After the publication of “his” memoir, Escape from Camp 14–which was authored by former Washington Post journalist Blaine Harden–Shin Dong-hyuk emerged as arguably the most famous defector on the world stage. A defector-turned-human rights agitator, Shin was presented as living breathing evidence of North Korea’s brutality. The building blocks of his narrative would crumble when North Korea aired footage of his father challenging core elements of his narrative. As this CBC investigation reveals, Shin’s fellow defectors in South Korea corroborated many of North Korea’s claims. As Kim Hye-sook states, “Shin’s father is right. Shin has lied about everything.” Chung Kwon-il similarly points out that “Since I lived in North Korea, I know for a fact that it is impossible to escape from camp so I didn’t believe him from the beginning. …I personally see it this way: he didn’t escape from Camp 14…[b]ut he wanted to claim himself as a political prisoner and become famous.” Weighing in on the controversy, well-known North Korea watcher Andre Lankov stated, “His admissions…warrant a near-complete rewriting of the book,” noting that “North Korean refugees–and their assistants” are incentivized “to deliver more dramatic and, if necessary, embellished stories in order to win some attention in a rather crowded media market.”

Questions

  1. Erich Weingartner writes that with its end-goal of regime change by any means necessary, human rights advocacy toward North Korea is incompatible with international humanitarian policies, including support for food aid.
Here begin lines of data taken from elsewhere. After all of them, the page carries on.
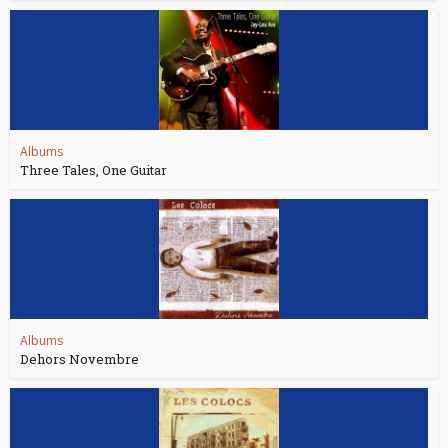
Albums
Three Tales, One Guitar
Albums
Dehors Novembre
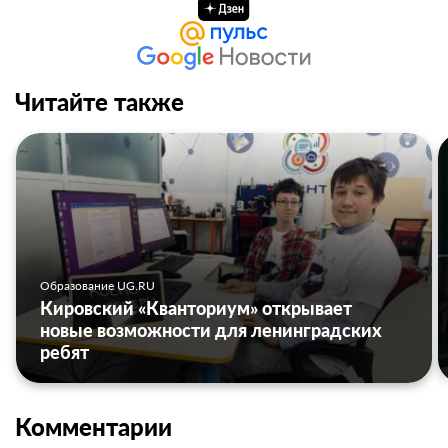
Читайте также
Образование UG.RU
Кировский «Кванториум» открывает
новые возможности для ленинградских
ребят
Комментарии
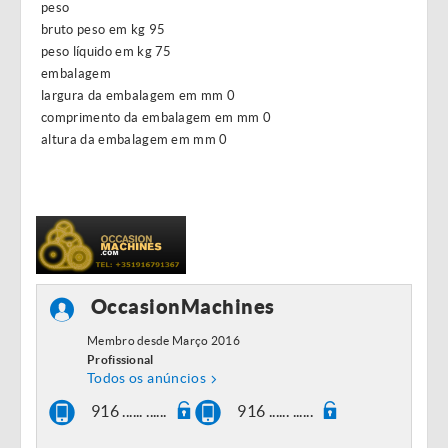
peso
bruto peso em kg 95
peso líquido em kg 75
embalagem
largura da embalagem em mm 0
comprimento da embalagem em mm 0
altura da embalagem em mm 0
OccasionMachines
Membro desde Março 2016
Profissional
Todos os anúncios
916 ...... ......
916 ...... ......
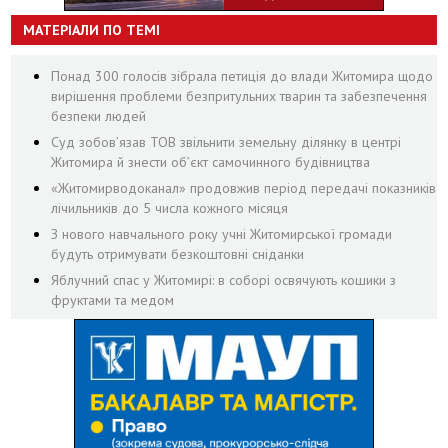
МАТЕРІАЛИ ПО ТЕМІ
Понад 300 голосів зібрала петиція до влади Житомира щодо
вирішення проблеми безпритульних тварин та забезпечення
безпеки людей
Суд зобов’язав ТОВ звільнити земельну ділянку в центрі
Житомира й знести об’єкт самочинного будівництва
«Житомирводоканал» продовжив період передачі показників
лічильників до 5 числа кожного місяця
З нового навчального року учні Житомирської громади
будуть отримувати безкоштовні сніданки
Яблучний спас у Житомирі: в соборі освячують кошики з
фруктами та медом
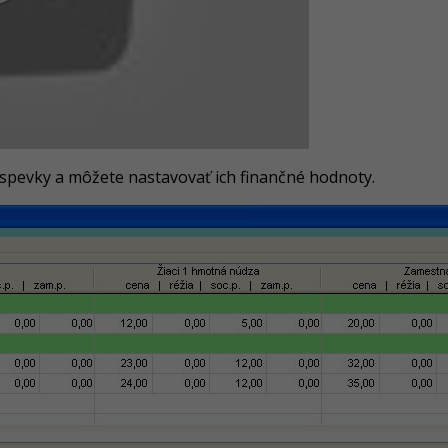
spevky a môžete nastavovať ich finančné hodnoty.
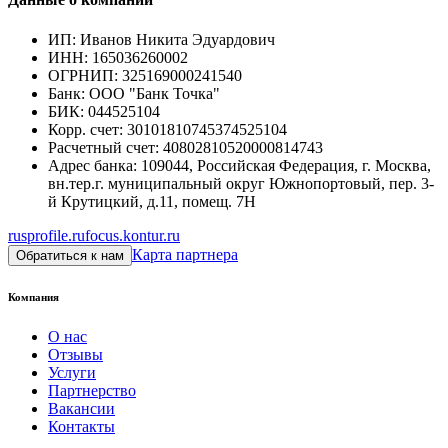
ИП
:
Иванов Никита Эдуардович
ИНН
:
165036260002
ОГРНИП
:
325169000241540
Банк
:
ООО "Банк Точка"
БИК
:
044525104
Корр. счет
:
30101810745374525104
Расчетный счет
:
40802810520000814743
Адрес банка
:
109044, Российская Федерация, г. Москва,
вн.тер.г. муниципальный округ Южнопортовый, пер. 3-
й Крутицкий, д.11, помещ. 7Н
rusprofile.ru
focus.kontur.ru
Карта партнера
Обратиться к нам
Компания
О нас
Отзывы
Услуги
Партнерство
Вакансии
Контакты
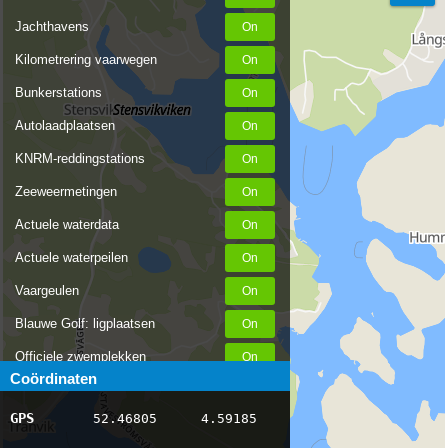
Jachthavens
Kilometrering vaarwegen
Bunkerstations
Autolaadplaatsen
KNRM-reddingstations
Zeeweermetingen
Actuele waterdata
Actuele waterpeilen
Vaargeulen
Blauwe Golf: ligplaatsen
Officiele zwemplekken
Coördinaten
Stremmingen/hinder
GPS
52.46805
4.59185
AIS scheepsposities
At the same time, he alludes to the fact that both forms of politics are colonial in origin. What are the differences between human rights advocacy toward North Korea and humanitarian policies? Are there points of overlap?

  2. What does it mean to be a North Korean watcher? What are the politics behind this kind of geopolitical surveillance?

  3. To what degree can North Korean human rights be understood as “war by other means”?

  4. In recent years, a number of North Korean celebrity defectors have been exposed for having fabricated significant aspects of their stories. Is truth the singular goal of their stories? If not, then how do we understand their narratives and the contexts in which they are cultivated?

  5. What role have South Korean and Korean American evangelicals played in North Korean human rights advocacy?

  6. The “Friendship, Peace”full-page image from the February 1988 issue of Chosun depicts multiracial visions of anti-imperialist, feminist solidarity. How does this image exceed the post-9/11 discourses of the human rights regime around North Korea? What visions of decolonial, revolutionary human rights are suppressed by human rights regime optics? Finally, what might this image suggest about the summer Olympics hosted by South Korea in 1988?